**Assignment:** All lines from the one with "issues 和对这些问题的 comments。" to the end of the data: return those exactly, and only those.

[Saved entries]
%%

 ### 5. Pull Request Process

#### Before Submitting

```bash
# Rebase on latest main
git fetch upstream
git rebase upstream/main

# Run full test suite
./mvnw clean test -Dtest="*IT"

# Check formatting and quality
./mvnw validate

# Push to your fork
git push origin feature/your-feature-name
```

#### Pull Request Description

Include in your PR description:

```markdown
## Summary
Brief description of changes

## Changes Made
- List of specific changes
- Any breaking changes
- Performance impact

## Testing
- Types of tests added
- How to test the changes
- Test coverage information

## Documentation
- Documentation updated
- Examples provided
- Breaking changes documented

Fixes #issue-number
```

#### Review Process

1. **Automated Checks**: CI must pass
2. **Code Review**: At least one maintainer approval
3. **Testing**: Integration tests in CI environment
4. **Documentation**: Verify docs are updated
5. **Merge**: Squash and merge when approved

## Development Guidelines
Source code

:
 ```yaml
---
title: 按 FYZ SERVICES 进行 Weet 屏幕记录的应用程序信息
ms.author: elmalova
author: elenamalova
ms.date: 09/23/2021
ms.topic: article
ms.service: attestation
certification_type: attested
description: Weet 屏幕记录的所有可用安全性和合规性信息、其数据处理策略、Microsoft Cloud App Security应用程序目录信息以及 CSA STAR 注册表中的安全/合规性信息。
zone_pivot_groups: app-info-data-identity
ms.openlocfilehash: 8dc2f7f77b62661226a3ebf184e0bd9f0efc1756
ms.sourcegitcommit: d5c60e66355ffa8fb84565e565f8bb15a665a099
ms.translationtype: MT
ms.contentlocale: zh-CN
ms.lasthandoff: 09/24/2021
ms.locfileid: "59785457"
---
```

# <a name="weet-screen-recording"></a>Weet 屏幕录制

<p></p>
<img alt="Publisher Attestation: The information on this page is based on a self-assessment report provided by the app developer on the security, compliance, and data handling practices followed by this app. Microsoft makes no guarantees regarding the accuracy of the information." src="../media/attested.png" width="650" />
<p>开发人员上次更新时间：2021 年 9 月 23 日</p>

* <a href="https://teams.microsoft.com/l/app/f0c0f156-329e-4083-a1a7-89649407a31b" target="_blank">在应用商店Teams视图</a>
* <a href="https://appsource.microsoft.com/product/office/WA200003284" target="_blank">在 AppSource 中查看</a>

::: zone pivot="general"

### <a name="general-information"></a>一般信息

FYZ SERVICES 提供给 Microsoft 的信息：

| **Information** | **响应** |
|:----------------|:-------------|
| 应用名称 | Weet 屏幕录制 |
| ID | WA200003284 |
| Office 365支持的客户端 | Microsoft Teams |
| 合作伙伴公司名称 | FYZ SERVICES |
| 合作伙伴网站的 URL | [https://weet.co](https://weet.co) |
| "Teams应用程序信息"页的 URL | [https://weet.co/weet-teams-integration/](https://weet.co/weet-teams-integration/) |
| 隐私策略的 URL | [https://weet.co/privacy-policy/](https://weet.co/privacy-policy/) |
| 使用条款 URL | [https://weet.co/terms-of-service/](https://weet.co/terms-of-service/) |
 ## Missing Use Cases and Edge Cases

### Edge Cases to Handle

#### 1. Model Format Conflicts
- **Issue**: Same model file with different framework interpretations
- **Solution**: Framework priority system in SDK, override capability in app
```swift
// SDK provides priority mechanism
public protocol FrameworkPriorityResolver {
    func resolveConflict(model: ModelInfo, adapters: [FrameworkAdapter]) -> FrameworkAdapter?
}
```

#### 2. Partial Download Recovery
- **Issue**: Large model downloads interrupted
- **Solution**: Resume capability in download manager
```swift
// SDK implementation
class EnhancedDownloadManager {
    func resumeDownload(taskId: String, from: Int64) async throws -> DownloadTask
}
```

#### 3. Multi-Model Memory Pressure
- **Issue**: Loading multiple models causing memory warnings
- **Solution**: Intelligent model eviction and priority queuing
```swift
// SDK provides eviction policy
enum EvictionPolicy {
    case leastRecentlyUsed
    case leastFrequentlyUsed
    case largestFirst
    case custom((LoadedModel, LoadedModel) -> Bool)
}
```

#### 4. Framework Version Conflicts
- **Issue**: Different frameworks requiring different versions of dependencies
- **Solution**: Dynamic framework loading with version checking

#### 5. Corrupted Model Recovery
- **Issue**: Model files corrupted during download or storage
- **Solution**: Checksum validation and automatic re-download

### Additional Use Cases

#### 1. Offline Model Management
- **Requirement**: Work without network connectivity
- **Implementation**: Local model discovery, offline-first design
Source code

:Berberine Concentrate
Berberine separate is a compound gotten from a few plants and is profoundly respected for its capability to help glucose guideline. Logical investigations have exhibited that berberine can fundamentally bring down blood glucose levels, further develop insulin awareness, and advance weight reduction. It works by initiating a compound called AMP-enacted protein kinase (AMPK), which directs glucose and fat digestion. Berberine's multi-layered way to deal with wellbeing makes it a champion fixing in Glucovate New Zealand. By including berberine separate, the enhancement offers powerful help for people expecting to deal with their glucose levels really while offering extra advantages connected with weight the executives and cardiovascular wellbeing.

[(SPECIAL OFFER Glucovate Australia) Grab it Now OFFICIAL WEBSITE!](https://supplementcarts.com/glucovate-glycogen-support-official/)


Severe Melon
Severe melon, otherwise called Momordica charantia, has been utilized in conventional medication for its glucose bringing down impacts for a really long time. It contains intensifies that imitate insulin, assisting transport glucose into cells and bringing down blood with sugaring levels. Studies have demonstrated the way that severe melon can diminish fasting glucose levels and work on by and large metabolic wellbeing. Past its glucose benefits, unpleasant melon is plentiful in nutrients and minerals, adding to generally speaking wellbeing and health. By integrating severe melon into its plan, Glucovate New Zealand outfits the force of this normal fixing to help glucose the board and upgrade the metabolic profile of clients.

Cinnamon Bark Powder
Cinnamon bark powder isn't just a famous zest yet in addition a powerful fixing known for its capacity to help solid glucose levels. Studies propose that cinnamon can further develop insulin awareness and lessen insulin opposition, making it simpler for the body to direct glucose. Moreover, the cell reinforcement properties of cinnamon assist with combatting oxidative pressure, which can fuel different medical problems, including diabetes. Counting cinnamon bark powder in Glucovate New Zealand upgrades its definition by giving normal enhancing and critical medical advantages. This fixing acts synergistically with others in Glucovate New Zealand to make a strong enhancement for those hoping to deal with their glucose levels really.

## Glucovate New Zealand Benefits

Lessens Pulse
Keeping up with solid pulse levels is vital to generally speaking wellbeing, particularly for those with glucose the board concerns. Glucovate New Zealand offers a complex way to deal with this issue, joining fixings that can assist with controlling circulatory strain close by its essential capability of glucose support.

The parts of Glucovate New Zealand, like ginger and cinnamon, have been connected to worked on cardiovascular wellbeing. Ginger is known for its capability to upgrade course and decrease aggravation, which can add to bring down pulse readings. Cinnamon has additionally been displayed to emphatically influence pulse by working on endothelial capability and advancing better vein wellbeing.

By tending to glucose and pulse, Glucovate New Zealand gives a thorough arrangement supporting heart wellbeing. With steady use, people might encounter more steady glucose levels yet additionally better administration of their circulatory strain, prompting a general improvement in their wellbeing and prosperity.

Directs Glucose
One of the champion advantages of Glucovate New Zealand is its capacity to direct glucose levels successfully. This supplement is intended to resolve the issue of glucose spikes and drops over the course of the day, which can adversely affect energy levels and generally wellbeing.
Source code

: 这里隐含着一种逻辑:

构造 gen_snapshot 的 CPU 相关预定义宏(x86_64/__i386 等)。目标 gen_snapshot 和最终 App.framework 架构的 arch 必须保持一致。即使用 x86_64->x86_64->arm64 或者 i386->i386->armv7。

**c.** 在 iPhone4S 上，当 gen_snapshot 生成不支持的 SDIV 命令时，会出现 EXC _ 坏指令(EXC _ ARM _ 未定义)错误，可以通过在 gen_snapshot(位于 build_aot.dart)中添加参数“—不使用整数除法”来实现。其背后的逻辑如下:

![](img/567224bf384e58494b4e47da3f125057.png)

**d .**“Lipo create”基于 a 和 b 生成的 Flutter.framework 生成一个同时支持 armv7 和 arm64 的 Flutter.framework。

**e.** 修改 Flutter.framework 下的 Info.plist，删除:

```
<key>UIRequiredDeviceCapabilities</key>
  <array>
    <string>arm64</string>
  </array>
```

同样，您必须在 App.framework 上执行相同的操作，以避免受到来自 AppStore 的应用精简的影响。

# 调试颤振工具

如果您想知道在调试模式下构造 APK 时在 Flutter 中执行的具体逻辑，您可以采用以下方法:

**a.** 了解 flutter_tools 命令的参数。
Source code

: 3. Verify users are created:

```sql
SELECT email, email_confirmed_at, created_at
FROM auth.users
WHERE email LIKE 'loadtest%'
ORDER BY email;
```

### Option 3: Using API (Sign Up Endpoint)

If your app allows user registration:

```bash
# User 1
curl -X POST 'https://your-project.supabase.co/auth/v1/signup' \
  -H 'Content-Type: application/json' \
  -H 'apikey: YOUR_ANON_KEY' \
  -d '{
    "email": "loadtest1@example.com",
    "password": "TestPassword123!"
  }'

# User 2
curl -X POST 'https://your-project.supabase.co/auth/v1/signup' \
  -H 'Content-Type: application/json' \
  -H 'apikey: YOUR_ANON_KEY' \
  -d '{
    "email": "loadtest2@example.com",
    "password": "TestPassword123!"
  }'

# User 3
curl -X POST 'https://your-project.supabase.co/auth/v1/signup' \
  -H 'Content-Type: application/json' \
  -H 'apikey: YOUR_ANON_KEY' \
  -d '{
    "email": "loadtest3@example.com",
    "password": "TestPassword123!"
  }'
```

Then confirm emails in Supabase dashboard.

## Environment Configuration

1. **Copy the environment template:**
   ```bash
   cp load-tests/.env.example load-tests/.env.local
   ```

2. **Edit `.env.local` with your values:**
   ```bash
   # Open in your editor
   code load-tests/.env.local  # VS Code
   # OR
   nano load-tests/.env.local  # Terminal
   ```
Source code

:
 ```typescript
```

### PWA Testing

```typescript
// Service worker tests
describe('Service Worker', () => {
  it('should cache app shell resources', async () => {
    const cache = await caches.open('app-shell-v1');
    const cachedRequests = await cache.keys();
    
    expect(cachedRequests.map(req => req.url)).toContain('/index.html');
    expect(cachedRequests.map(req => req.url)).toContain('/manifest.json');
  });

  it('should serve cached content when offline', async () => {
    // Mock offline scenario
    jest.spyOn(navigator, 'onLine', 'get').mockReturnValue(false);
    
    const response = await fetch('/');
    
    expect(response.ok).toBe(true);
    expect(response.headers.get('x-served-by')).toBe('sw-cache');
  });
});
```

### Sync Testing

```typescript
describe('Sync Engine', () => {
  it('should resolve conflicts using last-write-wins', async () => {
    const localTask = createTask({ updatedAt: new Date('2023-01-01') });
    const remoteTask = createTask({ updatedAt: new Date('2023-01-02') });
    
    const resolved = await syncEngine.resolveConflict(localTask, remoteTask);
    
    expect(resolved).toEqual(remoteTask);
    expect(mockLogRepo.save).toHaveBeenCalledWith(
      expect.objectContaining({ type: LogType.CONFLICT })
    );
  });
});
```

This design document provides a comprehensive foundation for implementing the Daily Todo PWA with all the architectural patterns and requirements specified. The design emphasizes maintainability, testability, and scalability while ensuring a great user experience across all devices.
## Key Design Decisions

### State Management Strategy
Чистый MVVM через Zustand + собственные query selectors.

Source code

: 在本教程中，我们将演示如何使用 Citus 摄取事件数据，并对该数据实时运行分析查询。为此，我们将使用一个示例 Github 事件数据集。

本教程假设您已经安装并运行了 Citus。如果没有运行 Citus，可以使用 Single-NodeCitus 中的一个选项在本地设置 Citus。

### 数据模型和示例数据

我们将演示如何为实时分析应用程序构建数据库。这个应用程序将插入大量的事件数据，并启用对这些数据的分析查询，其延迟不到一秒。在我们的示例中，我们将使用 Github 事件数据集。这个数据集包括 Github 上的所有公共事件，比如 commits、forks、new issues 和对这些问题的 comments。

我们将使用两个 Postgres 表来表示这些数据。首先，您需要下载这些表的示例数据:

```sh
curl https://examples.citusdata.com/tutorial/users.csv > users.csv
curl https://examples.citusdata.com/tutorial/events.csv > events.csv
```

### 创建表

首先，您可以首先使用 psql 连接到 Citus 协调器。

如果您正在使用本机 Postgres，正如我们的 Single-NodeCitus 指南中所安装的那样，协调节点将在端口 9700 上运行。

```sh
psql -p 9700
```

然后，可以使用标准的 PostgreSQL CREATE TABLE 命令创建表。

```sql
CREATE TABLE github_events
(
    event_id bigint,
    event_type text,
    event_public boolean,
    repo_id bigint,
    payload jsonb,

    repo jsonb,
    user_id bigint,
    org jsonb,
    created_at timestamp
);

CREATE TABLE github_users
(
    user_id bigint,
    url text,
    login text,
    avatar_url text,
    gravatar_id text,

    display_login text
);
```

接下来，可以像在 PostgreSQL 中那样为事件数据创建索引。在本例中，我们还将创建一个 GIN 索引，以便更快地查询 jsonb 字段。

%%

**Task response:**
我们将演示如何为实时分析应用程序构建数据库。这个应用程序将插入大量的事件数据，并启用对这些数据的分析查询，其延迟不到一秒。在我们的示例中，我们将使用 Github 事件数据集。这个数据集包括 Github 上的所有公共事件，比如 commits、forks、new issues 和对这些问题的 comments。

我们将使用两个 Postgres 表来表示这些数据。首先，您需要下载这些表的示例数据:

```sh
curl https://examples.citusdata.com/tutorial/users.csv > users.csv
curl https://examples.citusdata.com/tutorial/events.csv > events.csv
```

### 创建表

首先，您可以首先使用 psql 连接到 Citus 协调器。

如果您正在使用本机 Postgres，正如我们的 Single-NodeCitus 指南中所安装的那样，协调节点将在端口 9700 上运行。

```sh
psql -p 9700
```

然后，可以使用标准的 PostgreSQL CREATE TABLE 命令创建表。

```sql
CREATE TABLE github_events
(
    event_id bigint,
    event_type text,
    event_public boolean,
    repo_id bigint,
    payload jsonb,

    repo jsonb,
    user_id bigint,
    org jsonb,
    created_at timestamp
);

CREATE TABLE github_users
(
    user_id bigint,
    url text,
    login text,
    avatar_url text,
    gravatar_id text,

    display_login text
);
```

接下来，可以像在 PostgreSQL 中那样为事件数据创建索引。在本例中，我们还将创建一个 GIN 索引，以便更快地查询 jsonb 字段。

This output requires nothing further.